2) In .NET you can store objects in Cache and create a Cache Dependency that is a file association. Thus whenever the file is modified the Cache is purged. Whenever your program handles a request it pulls the object from Cache, if the object isn't in Cache then you have a condition block rebuild it from the xml/ini file on disk. I would have that condition block call out to a function that then loads the above mentioned xml format into a dataset that is then stored in the Cache with a Cache Dependency.
3) If you are trying to test an applications i/o, modifying it to use a different transport layer sounds like a bad idea. If the app currently works over HTTP to send requests then just route the HTTP request. I would suspect that the app probably has a configuration somewhere defining the path of the webservice it currently calls out to, once you know what that path is you can either change it, or if that's not possible setup a DNS rule on the server running the app to route it to the location of your application. On windows this is as simple as adding a line to the hosts file.
I'm using c# to design a client-server application. I'm still a beginner, and am learning the ropes of c# and OO. Right now, I wrote on a piece of paper a few ideas. Essentially, I would create a class "client", which contains all the details (sockets, etc). The client class would be created and stored in an array which would be used by the server in a loop. If 100 clients are connected, would the memory used be significant?

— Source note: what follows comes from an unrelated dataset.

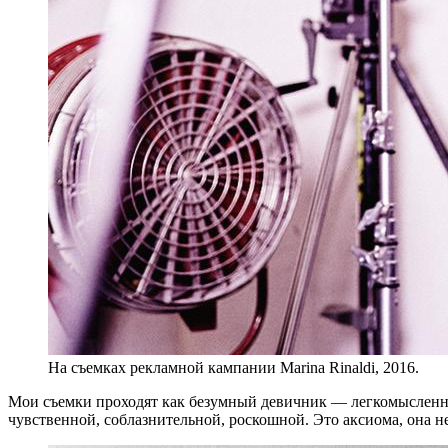
На съем­ках ре­клам­ной кам­па­нии Marina Rinaldi, 2016.
Мои съем­ки про­хо­дят как безум­ный де­вич­ник — лег­ко­мыс­лен­ный
чув­ствен­ной, со­блаз­ни­тель­ной, рос­кош­ной. Это ак­си­о­ма, она н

I guess the server would loop through every client in the array checking for a "dataSend" flag that would then flag the server to create a NetworkStream object to the client.
Should I create a networkstream object upon connection of the client and close on connection?
If anyone could point me in the direction of writing my own client-server software, it would be appreciated.
Cam, what you've described isn't quite real client/server design, as the two sides are tightly coupled in your scenario, sharing an array of objects. Think about it instead in terms of requests and responses. The client makes a request to the server over the network, and the server returns a response over the network to the client. They share two things: a common network connection and knowledge of the interface that the server exposes.
The Web is a great, familiar instance of this pattern. The client, your browser, composes an HTTP Request and sends it over a network connection to the server. The server interprets the request and sends an HTTP response back to client. Each knows how to interpret the HTTP standard. That is the link between them, nothing else.
I'd suggest starting out with implementing a very simple request/response. For instance, the client sends a request of 'TIME' and the server responds back with the current time, and the request 'DATE' responds back with the current date. By having a simple protocol to implement, you can concentrate on learning the mechanics of .NET's networking classes.
An array of client classes representing each client connected to the server is a good way to handle this. You might also want to have a member class representing the actual socket and network code, its keeps it cleaner.
Pro tip: Check out the source code to some MUDs.
Cam, we need a bit more detail about what you are trying to achieve to give you a really good answer. Generally, I'd suggest you make use of WCF. You simply need to create a service, define an interface for your operations, and then as many clients can consume that interface as you wish. It's pretty easy in practice.
Something like this would be appropriate:
Like you said, a class Named client to hold client socket.
Maintain a table on server with client's ip:port as key, and client object as value. This will help you keep track of connected clients.
Use asynchronous send and receive for clients. So rather then you iterating through clients, every client will receive data, do the job and respond back to the connected client.